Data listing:
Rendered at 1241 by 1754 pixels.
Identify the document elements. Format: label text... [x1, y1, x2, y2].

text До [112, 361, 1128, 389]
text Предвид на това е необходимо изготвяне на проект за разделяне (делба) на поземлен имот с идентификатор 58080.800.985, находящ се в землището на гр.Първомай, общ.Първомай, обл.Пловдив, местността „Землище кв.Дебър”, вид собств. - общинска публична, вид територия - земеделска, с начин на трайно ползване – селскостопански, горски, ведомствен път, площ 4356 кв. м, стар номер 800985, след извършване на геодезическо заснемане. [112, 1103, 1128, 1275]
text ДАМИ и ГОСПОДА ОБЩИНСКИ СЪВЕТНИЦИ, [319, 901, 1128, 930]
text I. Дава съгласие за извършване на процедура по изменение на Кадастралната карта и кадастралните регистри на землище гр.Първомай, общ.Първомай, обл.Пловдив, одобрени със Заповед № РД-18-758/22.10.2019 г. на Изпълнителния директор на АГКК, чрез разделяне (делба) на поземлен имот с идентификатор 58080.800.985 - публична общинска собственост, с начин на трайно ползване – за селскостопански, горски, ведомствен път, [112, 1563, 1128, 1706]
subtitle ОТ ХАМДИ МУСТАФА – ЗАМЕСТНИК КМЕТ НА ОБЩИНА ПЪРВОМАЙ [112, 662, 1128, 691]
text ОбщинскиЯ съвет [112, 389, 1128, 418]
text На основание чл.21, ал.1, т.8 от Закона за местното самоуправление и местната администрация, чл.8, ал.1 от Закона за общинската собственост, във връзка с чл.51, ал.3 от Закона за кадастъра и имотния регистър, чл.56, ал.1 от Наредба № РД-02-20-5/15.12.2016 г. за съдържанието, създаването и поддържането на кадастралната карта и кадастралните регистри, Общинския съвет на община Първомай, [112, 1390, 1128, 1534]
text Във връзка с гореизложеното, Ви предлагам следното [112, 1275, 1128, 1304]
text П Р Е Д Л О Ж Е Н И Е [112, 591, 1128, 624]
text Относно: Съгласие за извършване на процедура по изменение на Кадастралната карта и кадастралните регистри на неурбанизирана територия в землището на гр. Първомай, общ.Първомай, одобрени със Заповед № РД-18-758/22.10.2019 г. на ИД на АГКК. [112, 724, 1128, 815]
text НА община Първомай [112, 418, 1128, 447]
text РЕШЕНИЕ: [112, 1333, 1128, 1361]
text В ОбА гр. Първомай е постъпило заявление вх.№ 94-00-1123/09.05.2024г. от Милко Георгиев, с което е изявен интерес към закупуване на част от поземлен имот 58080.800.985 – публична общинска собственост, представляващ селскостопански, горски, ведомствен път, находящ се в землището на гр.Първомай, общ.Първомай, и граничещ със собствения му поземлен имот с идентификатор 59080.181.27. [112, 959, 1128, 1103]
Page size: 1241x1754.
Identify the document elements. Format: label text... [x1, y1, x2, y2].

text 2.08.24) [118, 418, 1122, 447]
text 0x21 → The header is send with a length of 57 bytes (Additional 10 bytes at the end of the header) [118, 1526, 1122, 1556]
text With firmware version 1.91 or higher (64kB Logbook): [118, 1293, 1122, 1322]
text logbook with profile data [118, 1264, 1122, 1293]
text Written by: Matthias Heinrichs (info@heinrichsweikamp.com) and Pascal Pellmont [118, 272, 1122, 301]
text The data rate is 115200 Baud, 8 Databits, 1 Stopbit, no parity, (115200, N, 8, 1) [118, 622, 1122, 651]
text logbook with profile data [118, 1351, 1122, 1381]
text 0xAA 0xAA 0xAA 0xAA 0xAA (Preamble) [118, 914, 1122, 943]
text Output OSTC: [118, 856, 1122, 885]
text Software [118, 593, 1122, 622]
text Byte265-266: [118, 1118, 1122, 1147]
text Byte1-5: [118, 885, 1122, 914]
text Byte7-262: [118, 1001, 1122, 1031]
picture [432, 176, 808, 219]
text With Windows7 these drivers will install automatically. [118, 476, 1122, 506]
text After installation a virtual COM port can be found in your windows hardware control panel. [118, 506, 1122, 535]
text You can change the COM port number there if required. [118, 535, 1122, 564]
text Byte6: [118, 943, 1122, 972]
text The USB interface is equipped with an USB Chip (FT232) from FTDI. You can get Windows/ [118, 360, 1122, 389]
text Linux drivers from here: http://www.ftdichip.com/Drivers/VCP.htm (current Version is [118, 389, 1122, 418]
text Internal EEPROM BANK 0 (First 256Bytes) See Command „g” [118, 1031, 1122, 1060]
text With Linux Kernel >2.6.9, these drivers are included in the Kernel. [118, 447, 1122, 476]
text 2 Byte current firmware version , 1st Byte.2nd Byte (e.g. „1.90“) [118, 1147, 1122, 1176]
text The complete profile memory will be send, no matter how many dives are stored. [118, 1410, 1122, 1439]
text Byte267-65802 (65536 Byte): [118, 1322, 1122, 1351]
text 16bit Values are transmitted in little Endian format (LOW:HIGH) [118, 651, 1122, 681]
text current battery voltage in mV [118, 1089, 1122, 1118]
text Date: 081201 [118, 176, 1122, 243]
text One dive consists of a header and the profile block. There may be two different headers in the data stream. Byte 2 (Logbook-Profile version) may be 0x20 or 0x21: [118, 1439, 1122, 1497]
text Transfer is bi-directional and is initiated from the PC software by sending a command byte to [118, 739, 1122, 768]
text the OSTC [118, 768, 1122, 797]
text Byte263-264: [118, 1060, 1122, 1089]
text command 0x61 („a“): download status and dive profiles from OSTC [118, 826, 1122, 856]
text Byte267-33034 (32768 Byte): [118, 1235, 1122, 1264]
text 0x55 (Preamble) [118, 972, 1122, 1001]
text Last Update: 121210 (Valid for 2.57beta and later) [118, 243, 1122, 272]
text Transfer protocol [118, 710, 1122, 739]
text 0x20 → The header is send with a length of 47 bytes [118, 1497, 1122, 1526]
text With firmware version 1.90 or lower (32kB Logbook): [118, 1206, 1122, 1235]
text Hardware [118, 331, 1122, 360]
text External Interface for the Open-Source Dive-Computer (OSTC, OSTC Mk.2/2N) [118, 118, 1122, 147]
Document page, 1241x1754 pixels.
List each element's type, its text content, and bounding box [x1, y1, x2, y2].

Task to carry out: Which lines in the material above contain the word "регистри"? Report each of them in full.

Finished answer:
text I. Дава съгласие за извършване на процедура по изменение на Кадастралната карта и кадастралните регистри на землище гр.Първомай, общ.Първомай, обл.Пловдив, одобрени със Заповед № РД-18-758/22.10.2019 г. на Изпълнителния директор на АГКК, чрез разделяне (делба) на поземлен имот с идентификатор 58080.800.985 - публична общинска собственост, с начин на трайно ползване – за селскостопански, горски, ведомствен път, [112, 1563, 1128, 1706]
text На основание чл.21, ал.1, т.8 от Закона за местното самоуправление и местната администрация, чл.8, ал.1 от Закона за общинската собственост, във връзка с чл.51, ал.3 от Закона за кадастъра и имотния регистър, чл.56, ал.1 от Наредба № РД-02-20-5/15.12.2016 г. за съдържанието, създаването и поддържането на кадастралната карта и кадастралните регистри, Общинския съвет на община Първомай, [112, 1390, 1128, 1534]
text Относно: Съгласие за извършване на процедура по изменение на Кадастралната карта и кадастралните регистри на неурбанизирана територия в землището на гр. Първомай, общ.Първомай, одобрени със Заповед № РД-18-758/22.10.2019 г. на ИД на АГКК. [112, 724, 1128, 815]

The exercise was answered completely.